__QUOTED PASSAGE__:
▬▬▬▬▬▬▬▬▬▬
"CEOs can't wait to read Sunny Bindra's articles every week."

Are you laughing your way to the bank or the graveyard?

Which of the following things have happened to you of late?

You want to buy a product for your home. You have spoken to a vendor and agreed a house visit so that installation can be done. You take time off from work to do this. The vendor, however, does not show up. At all. Avoids your calls the rest of that day. Then calls days later to say sorry and give a lame excuse.

You need a service for your organization. You select a provider, pay a deposit, expect a good standard, delivered on time. The provider fails to return your mails, goes incommunicado for a while, misses every original deadline, and misses fresh deadlines too.

You want to buy something. You discover, however, that in order to buy this thing you have to wait in line behind dozens of people; or hang on the phone listening to interminable messages, prompts and annoying music tones.

These things have happened to you, of course they have. In Kenya, they are daily occurrences. But how do you explain this?
▬▬▬▬▬▬▬▬▬▬
__ENTRIES SUPPLIED__:
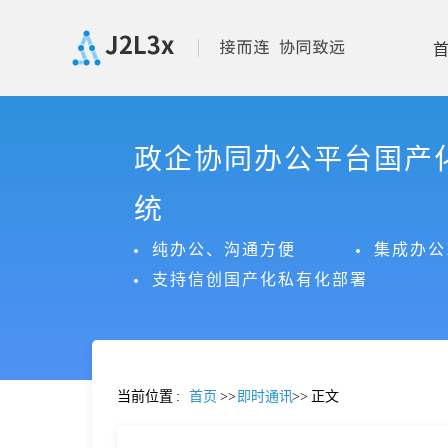
首
政企协同办公平台国产
页
统
产
纯办公、沟通方便
集成办公
支持信创国产化私有化部署
品
功
当前位置
:
首页
>>
即时通讯
>>
正文
能
价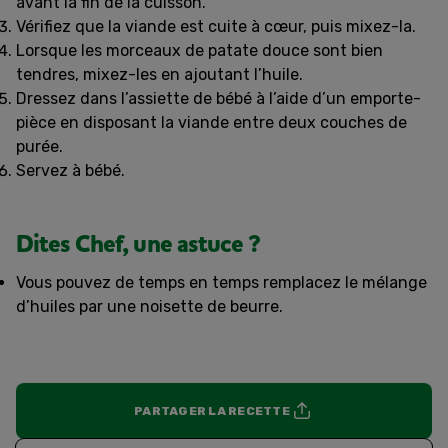
avant la fin de la cuisson.
Vérifiez que la viande est cuite à cœur, puis mixez-la.
Lorsque les morceaux de patate douce sont bien
tendres, mixez-les en ajoutant l’huile.
Dressez dans l’assiette de bébé à l’aide d’un emporte-
pièce en disposant la viande entre deux couches de
purée.
Servez à bébé.
Dites Chef, une astuce ?
Vous pouvez de temps en temps remplacez le mélange
d’huiles par une noisette de beurre.
PARTAGER LA RECETTE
▬▬▬▬▬▬▬▬▬▬
__ASSIGNED TASK__:
Extend the article on unreliable vendors and poor customer service in Kenya, starting right after its final question.

__ANSWER FOR THE TASK__:
Please note: YOU are trying to give vendors money. You are the customer. You are supposed to be the king and queen in this situation, not the person pleading for business. So why do they simply fail to show up to collect, or make you wait just to pay them? What madness is this?

From years of observation of businessfolk, I can offer some explanations. If the vendor is a small business, the most likely reasons centre on greed and naïveté. Entrepreneurs are greedy because they will usually take on too much work and commit to too many jobs; they are naïve because they think business volume is a good thing in itself, and that you should never turn down work.

If the business you’re trying to buy from is a large one, the greed + naïveté still applies; but is often combined with something else: big company disease. Here, the organization is out of the bosses’ control; its growth has outpaced the capacity of its leaders and systems. Those who run the company don’t even KNOW how many customers are lost every day and how many opportunities go begging. The steering wheel lost its connection with the tyres long ago.

Whatever the reasons, this is incompetence. If we are to create businesses that last, we need to learn a fundamental lesson first: growth is not good in itself; not every opportunity must be snatched. Bite off what you can chew in comfort, or you will throw up the entire meal.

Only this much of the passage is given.